1. A sucessão de crises que, desde 2007/8, chegaram a abalar os próprios fundamentos da UE, chamaram a atenção para o interesse em reformar a arquitetura institucional que, desde o Tratado de Maastricht, enquadra a União Monetária. Em particular, para a necessidade de institucionalizar mecanismos e instrumentos capazes de ajudar a absorver e a reagir a choques sistémicos que ameacem fragmentar os mercados do euro.
No entanto, na ausência de decisões políticas – sobretudo como resultado das posições de intransigência da Alemanha – o BCE foi forçado a assumir uma posição central na resposta às pressões que, ao longo da última década, ameaçaram a coesão da Zona Euro e a própria Moeda Única.
Através de operações de política monetária não convencional (QE), foi o BCE e o Sistema de Bancos Centrais que passaram a garantir o financiamento dos Estados, enquanto estabilizavam os mercados financeiros do euro. Esta atuação que foi impulsionada por Mário Draghi e prosseguida por Christine Lagard, criou um precedente com implicações técnicas e políticas de grande complexidade. Politicamente, colocou o BCE na mira dos movimentos políticos nacionalistas que não aceitam que tecnocratas não eleitos disponham de poderes com capacidade para influenciar decisivamente a evolução da União Europeia.
Para além disso, a intervenção do BCE apenas adiou a resposta aos problemas estruturais e aos desequilíbrios que continuam a enfraquecer a capacidade da EU para responder, simultaneamente, aos bloqueamentos internos que travam o crescimento económico e aos desafios colocados por um contexto político, económico e financeiro mundial em mudança rápida. Em particular, os que decorrem da ação da Administração Trump.
2. Tendo presente este contexto, compreendemos a complexidade e o alcance dos problemas e dos desafios com que o próximo Governador do Banco de Portugal se vai deparar.
Problemas e desafios que se colocam a dois níveis. A nível interno, estará colocado perante uma dupla responsabilidade: por um lado, preservar a estabilidade do nosso sistema financeiro – que em grande parte corresponde à estabilidade e solidez dos mercados bancários e que passa por manter um modelo de supervisão competente e eficiente, tanto de um ponto de vista institucional como regulamentar – por outro lado, reorganizar e modernizar os nossos mercados financeiros, de modo a dotá-los com os instrumentos e produtos necessários ao apoio ao crescimento e ao desenvolvimento económicos.

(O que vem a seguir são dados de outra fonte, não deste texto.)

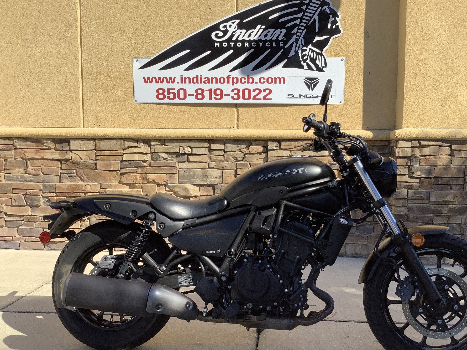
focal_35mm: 35
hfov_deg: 52.5
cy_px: 176
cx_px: 256
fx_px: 472
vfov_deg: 40.7
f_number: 2.4
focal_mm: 3.3
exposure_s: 1/1148
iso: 25
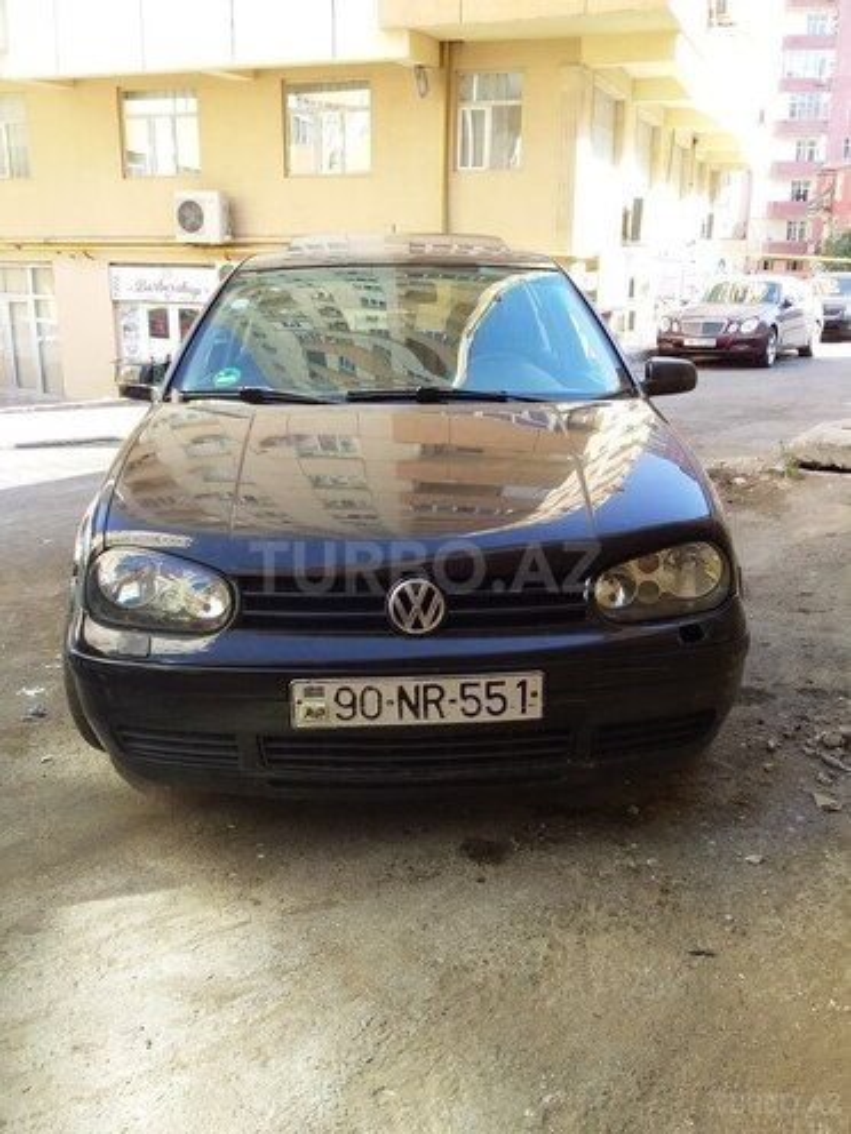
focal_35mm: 31
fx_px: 1016
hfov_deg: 45.4
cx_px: 426
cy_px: 567
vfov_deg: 58.4
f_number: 2.2
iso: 40
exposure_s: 1/162
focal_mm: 3.3
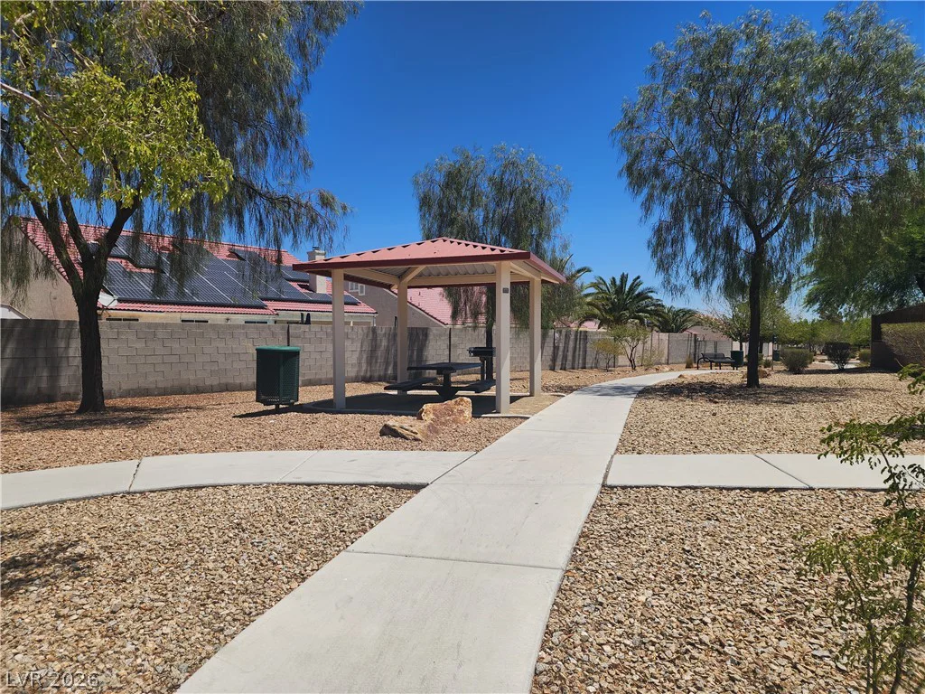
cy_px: 347
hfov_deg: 73.9
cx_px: 462
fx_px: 615
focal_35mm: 23
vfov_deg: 58.9
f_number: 1.8
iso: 12
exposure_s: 1/1686
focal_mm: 6.4
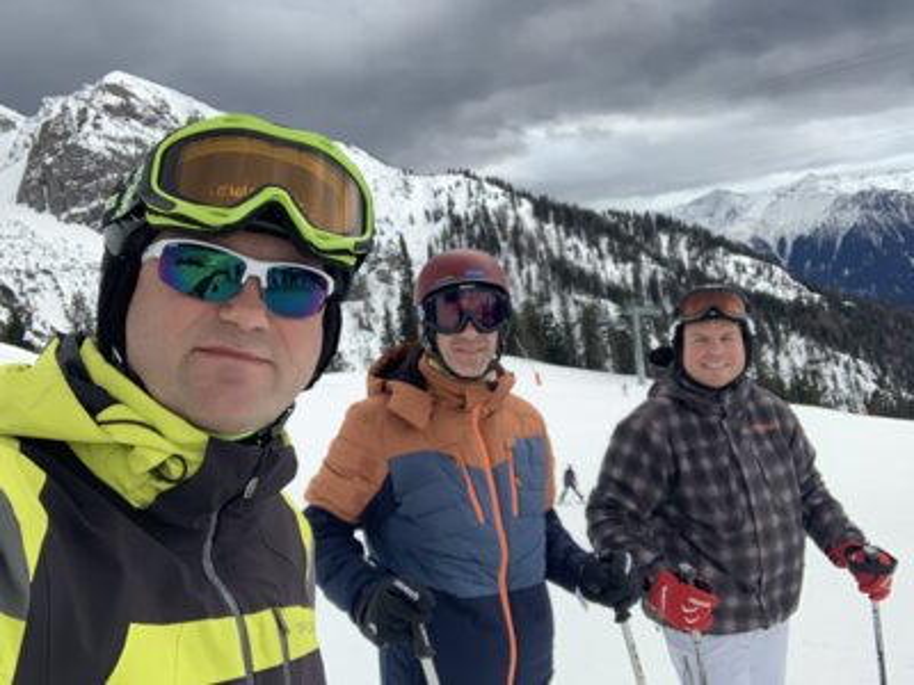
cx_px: 457
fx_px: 845
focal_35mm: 32
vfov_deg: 44.2
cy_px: 342
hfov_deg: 56.8
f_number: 2.2
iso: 16
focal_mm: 2.87
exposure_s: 1/250
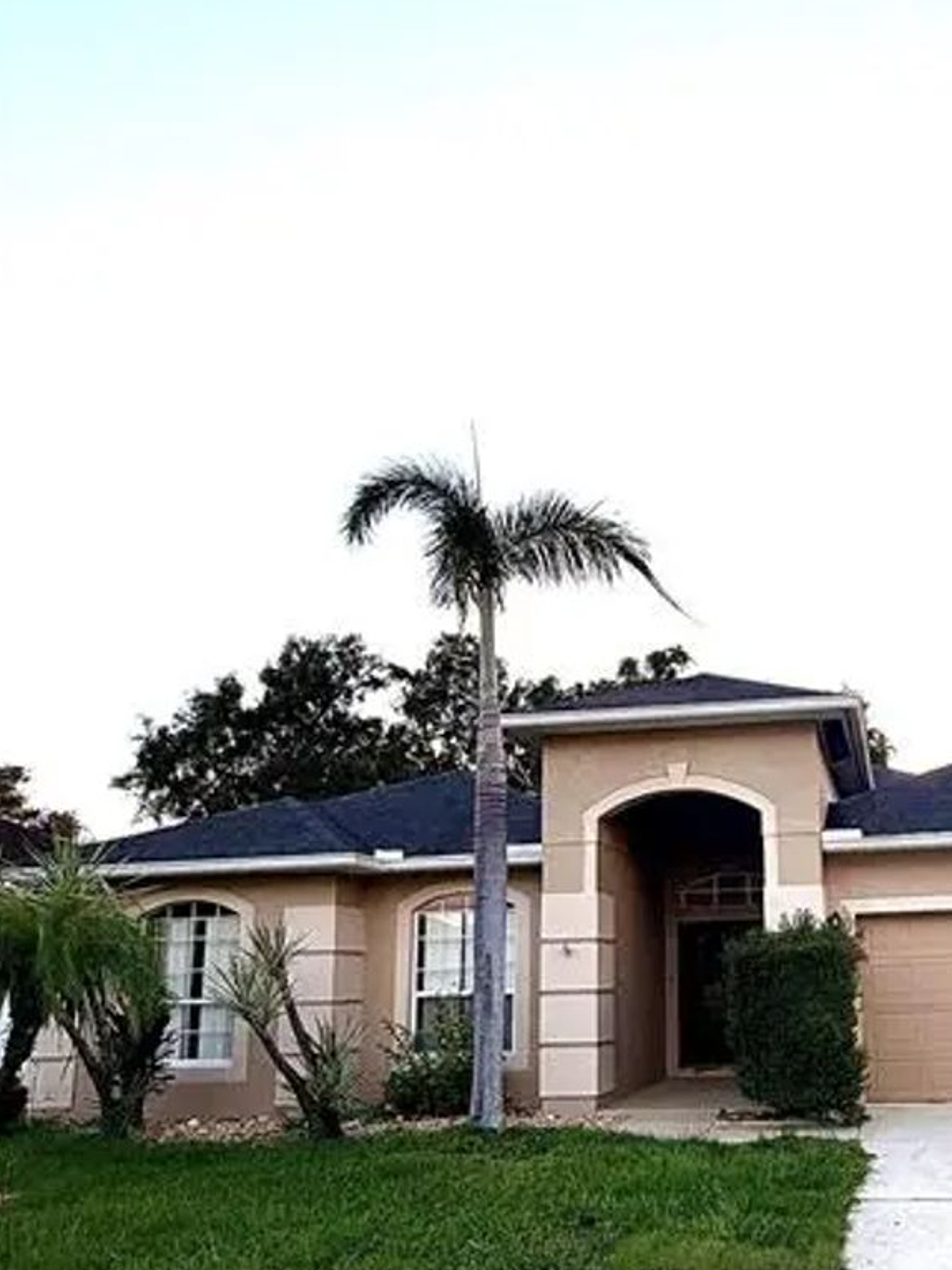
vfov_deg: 69.1
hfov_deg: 52.3
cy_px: 712
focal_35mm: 25
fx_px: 917
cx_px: 721
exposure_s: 1/148
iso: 40
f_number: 2.2
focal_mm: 2.22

A nível externo, contribuir para que seja, por um lado, adotada uma política monetária capaz de assegurar, para toda a Zona Euro, um ambiente macroeconómico indutor de crescimento – sem prejuízo da estabilidade dos preços – e, por outro, de impulsionar um movimento dirigido à reorganização da intermediação financeira através, sobretudo, do desenvolvimento de um mercado de capitais, integrado a nível da Zona Euro.
Para além disso, o BCE vai ter de encontrar respostas para a importância crescente das moedas tecnológicas, quer se trate de cripto moedas, de “stablecoins” ou de moedas digitais oficiais.
Acresce que o impacto da atuação da Administração Trump sobre o dólar está claramente a abrir uma janela de oportunidade para que o euro assuma um papel cada vez mais importante nos mercados financeiros internacionais. Para tal será, no entanto, necessário criar na Zona Euro condições para o desenvolvimento de mercados financeiros integrados e reduzir o atual nível de fragmentação que, em grande parte, reflete ainda a crise financeira de 2007/8. Questões que, em grande parte, dependem da ação futura do BCE.
3. O próximo mandato do Governador do Banco de Portugal inicia-se assim num momento particularmente complexo e difícil, mas em que se abrem janelas de oportunidade para a consolidação do grande projeto de integração monetário/financeira da Europa.
É um momento em que o BCE está a chegar ao fim de um ciclo de reduções sucessivas das taxas de juro diretoras, num esforço para contrariar as pressões recessivas com que se debatem as principais economias do euro, como é o caso da Alemanha e em que é crucial uma reorganização institucional que permita uma maior articulação entre a política monetária e as políticas Fiscais/orçamentais conduzidas pelas economias do euro.